───── Given information ─────
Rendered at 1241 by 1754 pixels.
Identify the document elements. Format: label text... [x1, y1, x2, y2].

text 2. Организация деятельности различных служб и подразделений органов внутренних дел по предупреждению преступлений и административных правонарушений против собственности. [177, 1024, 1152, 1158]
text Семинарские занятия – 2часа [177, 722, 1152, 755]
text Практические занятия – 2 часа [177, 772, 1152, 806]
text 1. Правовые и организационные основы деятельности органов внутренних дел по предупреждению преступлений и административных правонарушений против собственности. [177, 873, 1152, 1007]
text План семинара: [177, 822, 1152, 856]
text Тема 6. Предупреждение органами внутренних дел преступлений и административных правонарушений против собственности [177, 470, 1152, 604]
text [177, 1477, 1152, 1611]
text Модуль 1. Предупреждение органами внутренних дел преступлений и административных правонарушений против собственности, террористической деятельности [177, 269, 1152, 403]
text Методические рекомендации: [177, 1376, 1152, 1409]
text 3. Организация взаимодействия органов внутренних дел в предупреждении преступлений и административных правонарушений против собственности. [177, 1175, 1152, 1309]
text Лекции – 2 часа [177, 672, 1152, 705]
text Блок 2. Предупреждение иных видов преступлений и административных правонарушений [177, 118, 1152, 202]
─────
== What is needed ==
Each line of the material that has the word "Организация" belongs in the answer.

== Solution to the exercise ==
text 2. Организация деятельности различных служб и подразделений органов внутренних дел по предупреждению преступлений и административных правонарушений против собственности. [177, 1024, 1152, 1158]
text 3. Организация взаимодействия органов внутренних дел в предупреждении преступлений и административных правонарушений против собственности. [177, 1175, 1152, 1309]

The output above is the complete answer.